First, it is extremely important to understand that the system needs to be closed to other substances or the carbon will almost certainly react (make a new compound). If heated in open air, diamond will react with oxygen (or “burn”) and (eventually) make CO2 rather than carbon liquid, as one example of the problem.
Diamond is what we call “metastable”. This means that another form of the substance (chemical compound) is chemically stable at the conditions but the less stable version (diamond, here) simply lacks enough energy to convert to that other more stable form, so it doesn’t change, even though nature would like it to do so. Lots of chemical compounds in our reality fit that. They persist in the form they were created instead of changing into the form that should exist for the “New” conditions.
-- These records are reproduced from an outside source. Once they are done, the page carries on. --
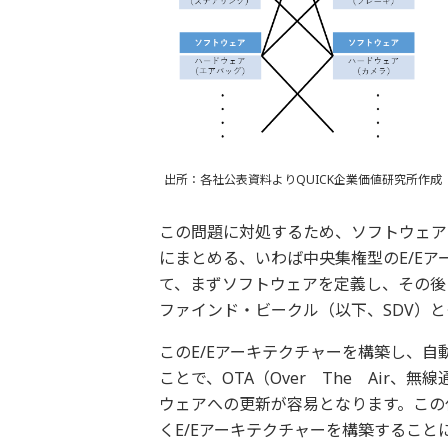
出所：各社公表資料よりQUICK企業価値研究所作成
この問題に対処するため、ソフトウェア
にまとめる、いわば中央集権型のE/E
て、まずソフトウェアを定義し、その後
ファインド・ビークル（以下、SDV）
このE/Eアーキテクチャーを構築し、
ことで、OTA（Over The Air
ウェアへの更新が容易となります。この
くE/Eアーキテクチャーを構築すること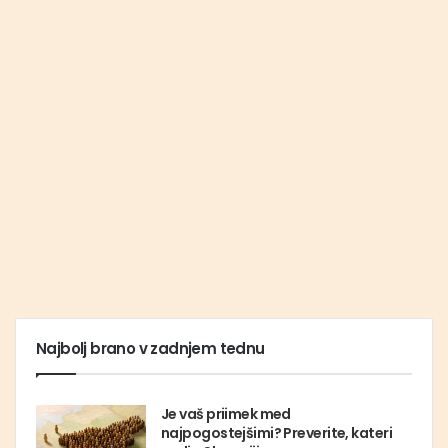
Najbolj brano v zadnjem tednu
Je vaš priimek med
najpogostejšimi? Preverite, kateri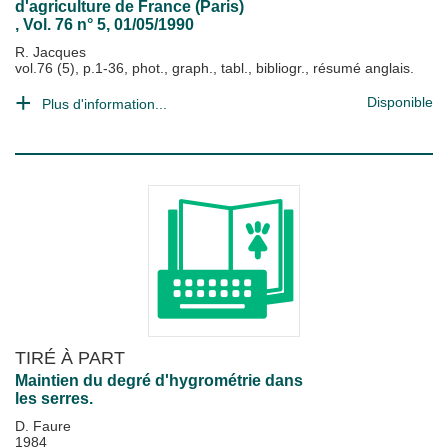
d'agriculture de France (Paris)
, Vol. 76 n° 5, 01/05/1990
R. Jacques
vol.76 (5), p.1-36, phot., graph., tabl., bibliogr., résumé anglais.
Disponible
Plus d'information...
TIRÉ À PART
Maintien du degré d'hygrométrie dans
les serres.
D. Faure
1984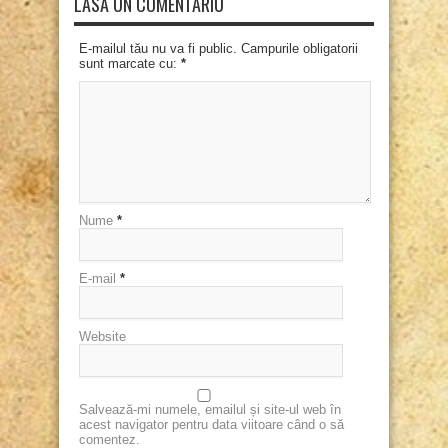
LASĂ UN COMENTARIU
E-mailul tău nu va fi public. Campurile obligatorii
sunt marcate cu:
*
Nume
*
E-mail
*
Website
Salvează-mi numele, emailul și site-ul web în
acest navigator pentru data viitoare când o să
comentez.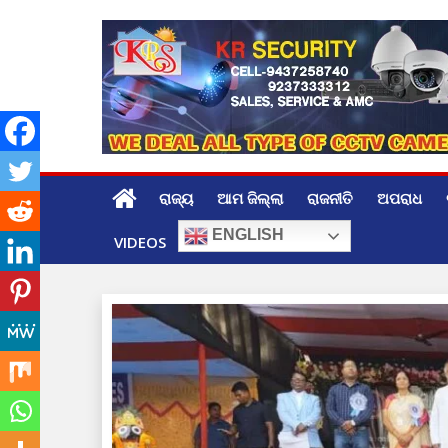
Skip
to
content
ରାଜ୍ୟ
ଆମ ଜିଲ୍ଲା
ରାଜନୀତି
ଅପରାଧ
ENGLISH
VIDEOS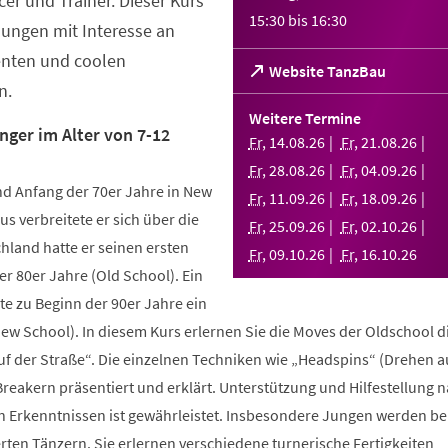
er und Trainer. Dieser Kurs
15:30
bis
16:30
Jungen mit Interesse an
enten und coolen
(Öffnet
Website TanzBau
n.
in
einem
Weitere Termine
neuen
nger im Alter von 7-12
Fr
,
14
.
08
.
26
Fr
,
21
.
08
.
26
Tab)
Fr
,
28
.
08
.
26
Fr
,
04
.
09
.
26
d Anfang der 70er Jahre in New
Fr
,
11
.
09
.
26
Fr
,
18
.
09
.
26
us verbreitete er sich über die
Fr
,
25
.
09
.
26
Fr
,
02
.
10
.
26
hland hatte er seinen ersten
Fr
,
09
.
10
.
26
Fr
,
16
.
10
.
26
r 80er Jahre (Old School). Ein
te zu Beginn der 90er Jahre ein
New School). In diesem Kurs erlernen Sie die Moves der Oldschool d
uf der Straße“. Die einzelnen Techniken wie „Headspins“ (Drehen 
reakern präsentiert und erklärt. Unterstützung und Hilfestellung 
n Erkenntnissen ist gewährleistet. Insbesondere Jungen werden b
ten Tänzern. Sie erlernen verschiedene turnerische Fertigkeiten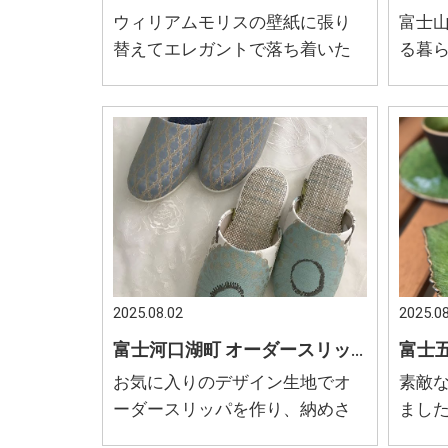
ウィリアムモリスの壁紙に張り
富士
替えてエレガントで落ち着いた
る暮
雰囲気の空間
2025.08.02
2025.08
富士河口湖町 オーダースリッパ 空間に合わせたスリッパ 足元もお気に入りの物でおしゃれに
お気に入りのデザイン生地でオ
素敵
ーダースリッパを作り、納めさ
まし
せて頂きました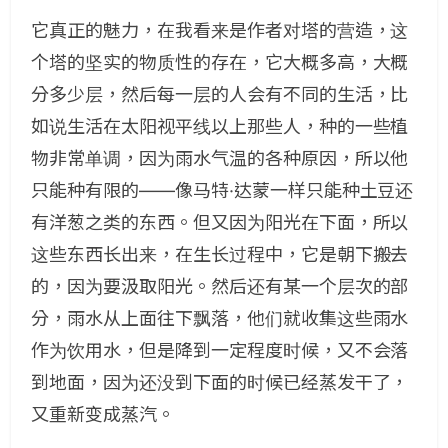
它真正的魅力，在我看来是作者对塔的营造，这
个塔的坚实的物质性的存在，它大概多高，大概
分多少层，然后每一层的人会有不同的生活，比
如说生活在太阳视平线以上那些人，种的一些植
物非常单调，因为雨水气温的各种原因，所以他
只能种有限的——像马特·达蒙一样只能种土豆还
有洋葱之类的东西。但又因为阳光在下面，所以
这些东西长出来，在生长过程中，它是朝下搬去
的，因为要汲取阳光。然后还有某一个层次的部
分，雨水从上面往下飘落，他们就收集这些雨水
作为饮用水，但是降到一定程度时候，又不会落
到地面，因为还没到下面的时候已经蒸发干了，
又重新变成蒸汽。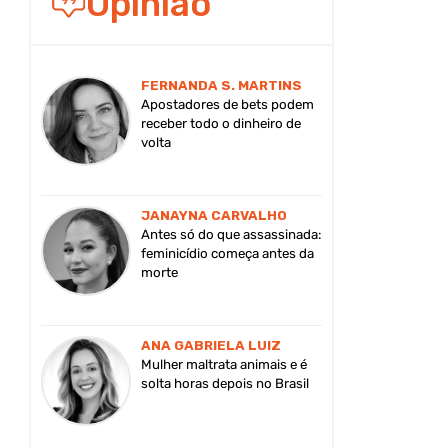
Opinião
FERNANDA S. MARTINS
Apostadores de bets podem
receber todo o dinheiro de
volta
JANAYNA CARVALHO
Antes só do que assassinada:
feminicídio começa antes da
morte
ANA GABRIELA LUIZ
Mulher maltrata animais e é
solta horas depois no Brasil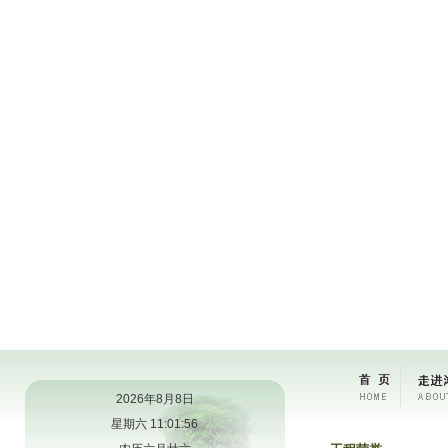
2026年8月8日
星期六 11:01:56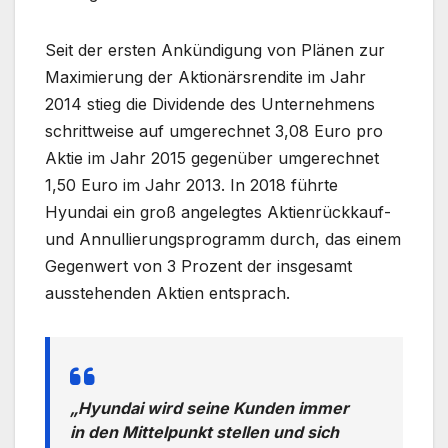
Seit der ersten Ankündigung von Plänen zur
Maximierung der Aktionärsrendite im Jahr
2014 stieg die Dividende des Unternehmens
schrittweise auf umgerechnet 3,08 Euro pro
Aktie im Jahr 2015 gegenüber umgerechnet
1,50 Euro im Jahr 2013. In 2018 führte
Hyundai ein groß angelegtes Aktienrückkauf-
und Annullierungsprogramm durch, das einem
Gegenwert von 3 Prozent der insgesamt
ausstehenden Aktien entsprach.
„Hyundai wird seine Kunden immer
in den Mittelpunkt stellen und sich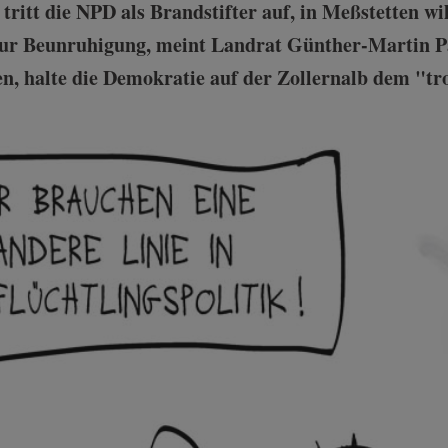
ritt die NPD als Brandstifter auf, in Meßstetten wil
zur Beunruhigung, meint Landrat Günther-Martin P
, halte die Demokratie auf der Zollernalb dem "tr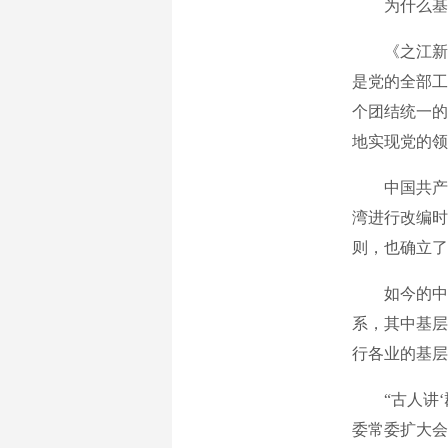
为什么基层
《之江新语
是党的全部工
个团结统一的
地实现党的领
中国共产党
湾进行改编时
则，也确立了
如今的中国
系，其中基层
行各业的基层
“古人讲‘郡
委常委扩大会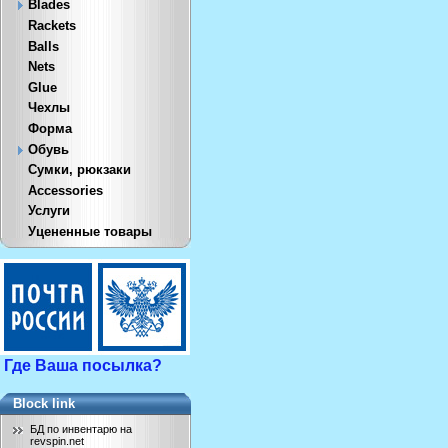
Blades
Rackets
Balls
Nets
Glue
Чехлы
Форма
Обувь
Сумки, рюкзаки
Accessories
Услуги
Уцененные товары
Где Ваша посылка?
Block link
БД по инвентарю на
revspin.net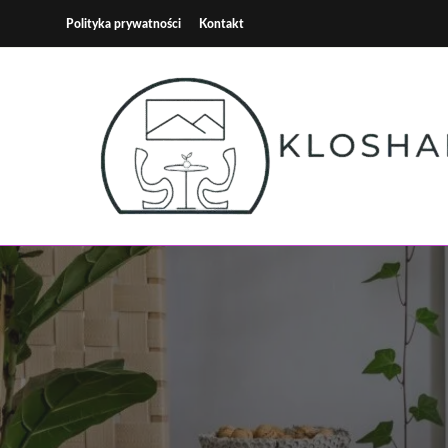
Skip
Polityka prywatności
Kontakt
to
content
Kloshart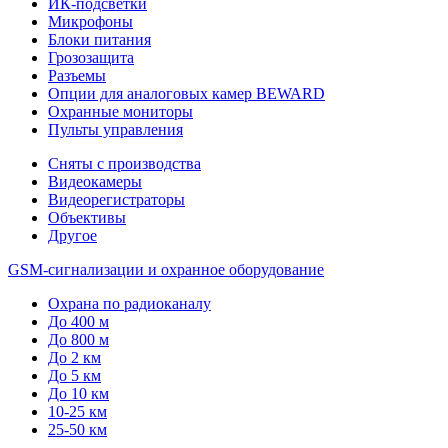
ИК-подсветки
Микрофоны
Блоки питания
Грозозащита
Разъемы
Опции для аналоговых камер BEWARD
Охранные мониторы
Пульты управления
Сняты с производства
Видеокамеры
Видеорегистраторы
Объективы
Другое
GSM-сигнализации и охранное оборудование
Охрана по радиоканалу
До 400 м
До 800 м
До 2 км
До 5 км
До 10 км
10-25 км
25-50 км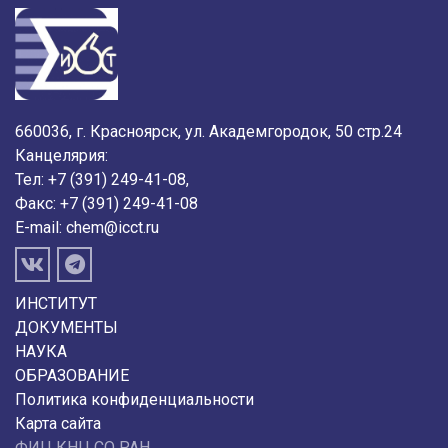
660036, г. Красноярск, ул. Академгородок, 50 стр.24
Канцелярия:
Тел: +7 (391) 249-41-08,
Факс: +7 (391) 249-41-08
E-mail:
chem@icct.ru
ИНСТИТУТ
ДОКУМЕНТЫ
НАУКА
ОБРАЗОВАНИЕ
Политика конфиденциальности
Карта сайта
ФИЦ КНЦ СО РАН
Glass itself is actually such a material.
If you heat diamond enough, it will usually recrystallize into graphitic carbon before it converts into gas or liquid (heating provides the needed energy to convert to the more stable graphite form of carbon). Graphitic carbon when heated will convert directly into gas if pressures are not raised (will not melt, will not make liquid). This conversion of solid to gas directly is called sublimation. Many substances do that, like dry ice (frozen CO2) for example.
It might be possible to convert diamond directly into carbon gas if you heat it fast enough (make it turn into gas faster than it converts into graphite), but some of the diamond will still change into graphite before turning into gas. Just a question of how much, not if.